> PROBLEMS TO WORK ON:
1. Summarize the biography of Naomasa Sakonju below in two sentences.
2. From the biography of Naomasa Sakonju below, list the ships on which he served as a sub-lieutenant.
3. Continue the biography of Naomasa Sakonju below from the point where it stops.

> EXCERPT PROVIDED:
= Beginning of Section =

Naomasa Sakonju (左近允 尚正 Sakonjō Naomasa?, 6 June 1890 – 21 January 1948) was an admiral in the Imperial Japanese Navy in World War II.

Biography[]

A native of Kagoshima Prefecture, Sakonju was a graduate of the 40th class of the Imperial Japanese Navy Academy in 1912, placing 98th in a class of 144. He served his midshipman tour on the cruiser Soya, and battleship Suwo, and after commissioning as an ensign was assigned to Hashidate.

As a sub-lieutenant he served on the Kasuga, Niitaka, Azuma, and destroyer Harukaze.

After his promotion to lieutenant on 1 December 1919, he was assigned to the Tenryū, served a year as communications officer on Chichijima in the Ogasawara Islands, and returned to serve as communications officer on Mutsu, and seaplane tender Wakamiya. He was promoted to lieutenant commander in 1930, and was executive officer of the Kako in 1933. He held numerous staff positions thereafter, including that of naval attaché to Thailand from 1 September 1941.

He was promoted to rear admiral on 15 October 1941, and continued to remain in Thailand until June 1942.

He was assigned as commanding officer of the Cruiser Division 16 in September 1942, with the heavy cruiser Tone as his flagship. CruDiv16 played an important role during many naval battles of World War II.

= End of Section =

> DATA SECTION:
= Beginning of Section =

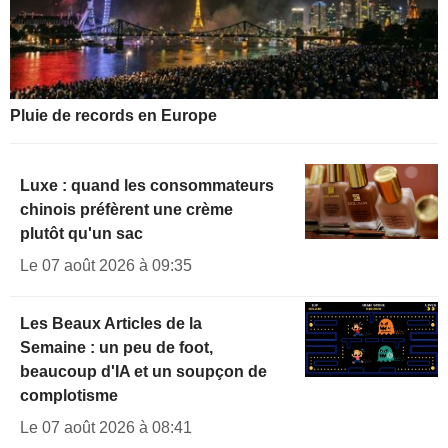
Pluie de records en Europe
Luxe : quand les consommateurs
chinois préfèrent une crème
plutôt qu'un sac
Le 07 août 2026 à 09:35
Les Beaux Articles de la
Semaine : un peu de foot,
beaucoup d'IA et un soupçon de
complotisme
Le 07 août 2026 à 08:41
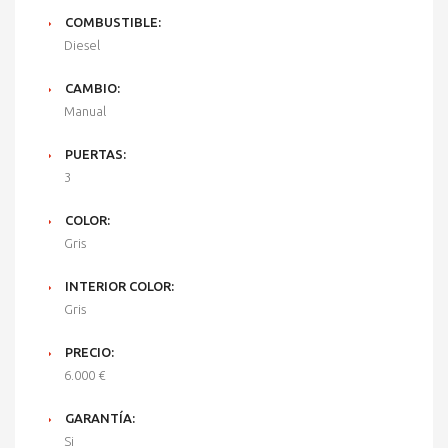
COMBUSTIBLE:
Diesel
CAMBIO:
Manual
PUERTAS:
3
COLOR:
Gris
INTERIOR COLOR:
Gris
PRECIO:
6.000 €
GARANTÍA:
Si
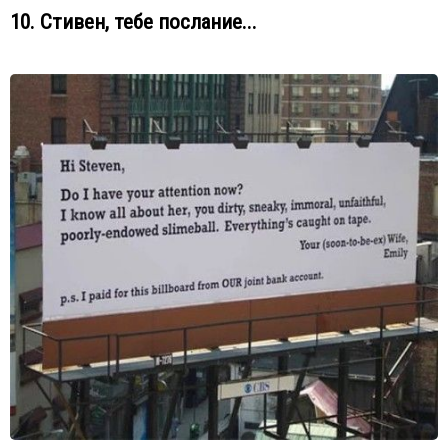
10. Стивен, тебе послание...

= End of Section =

> ANSWERS GIVEN:
1. Naomasa Sakonju, a native of Kagoshima Prefecture who graduated from the Imperial Japanese Navy Academy in 1912, served on many ships and held numerous staff positions, including naval attaché to Thailand from 1 September 1941. Promoted to rear admiral on 15 October 1941, he took command of Cruiser Division 16 in September 1942, with the heavy cruiser Tone as his flagship.

2.
- Kasuga
- Niitaka
- Azuma
- Harukaze

3.
In March 1944 CruDiv 16 was engaged in attacking Allied shipping sailing between Aden and Fremantle. The 6,100-ton British steamer MV Behar, crewed mostly by Indian seamen, was sunk about midway between Ceylon and Fremantle on 9 March 1944. Following this attack the squadron broke off its mission and returned to Batavia, as it was feared that Allied ships responding to the Behar's distress signal posed an unacceptable risk. Tone took 114 survivors aboard, but was unable to land the prisoners at Batavia as new orders had been received from Tokyo that no further prisoners were to be taken in combat operations other than those needed for interrogation. When Sakonju protested that the prisoners could not very well be kept aboard Tone for the duration of the war, he was advised that they should be "disposed of". Ten days later, Tone's captain Haruo Mayuzumi ordered the prisoners to line up on the aircraft deck. Apparently randomly, Mayuzumi selected 52–72 men (accounts vary), and ordered them shot on the fantail after they refused the honor of death by sword, and pitched the bodies into the Indian Ocean. Those killed included 10 of 14 officers on the MV Behar, and most of the Royal Navy crew.

Promoted to vice admiral on 15 October 1944, Sakonju became chief of staff of the China Area Fleet, remaining in that post until the war's end in 1945.

In 1946, Sakonju was arrested by the American occupation authorities and extradited to Hong Kong, where he was charged with war crimes by a British military tribunal over his role in the murder of the survivors of the Behar. Mayuzumi did not survive the war, but Sakonju took responsibility in his 1947 affidavit. “In view of the fact that the Allies are lately killing Japanese prisoners of war at Guadalcanal by running tanks over them and are often bombing and torpedoing Japanese hospital ships, causing many casualties, the H.Q. came to a conclusion that the Allies are aiming at the reduction of Japan's manpower, and H.Q. decided to retaliate.”[2] Sakonju was executed in 1948.

References[]

Books[]

  • Benninghof, Mike (2005). Japan's Floatplane Cruisers. New York: Avalanch Press. ISBN 0-7858-0437-4. 
  • Dupuy, Trevor N (1992). The Harper Encyclopedia of Military Biography. New York: HarperCollins. ISBN 0-7858-0437-4. 
  • Morison, Samuel Eliot (2001). Leyte: June 1944-January 1945 (History of United States Naval Operations in World War II, Volume 12). Castle Books. ISBN 0-7858-1313-6. 
  • Vandervat, Dan (1992). Pacific Campaign: The U.S.-Japanese Naval War 1941-1945. Simon & Schuster. ISBN 0-671-79217-2. 

External links[]

Notes[]

  1. Nishida, Imperial Japanese Navy
  2. Benninghof, Japan's Floatplane Cruisers"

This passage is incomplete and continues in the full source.